» Your task:
Search the entries for the word "AZDEN". Copy every line that holds it.

Saved entries:
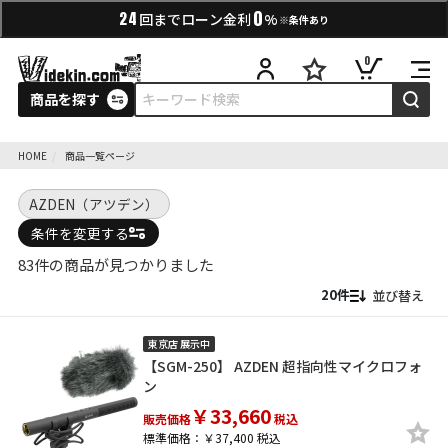
0
24
回までローン金利
%
※条件あり
0
商品を探す
HOME
商品一覧ページ
AZDEN（アツデン）
条件を変更する
83件の商品が見つかりました
並び替え
東京店 展示中
【SGM-250】 AZDEN 超指向性マイクロフォ
ン
￥33,660
販売価格
税込
標準価格：￥37,400 税込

» Result below:
AZDEN（アツデン）
【SGM-250】 AZDEN 超指向性マイクロフォ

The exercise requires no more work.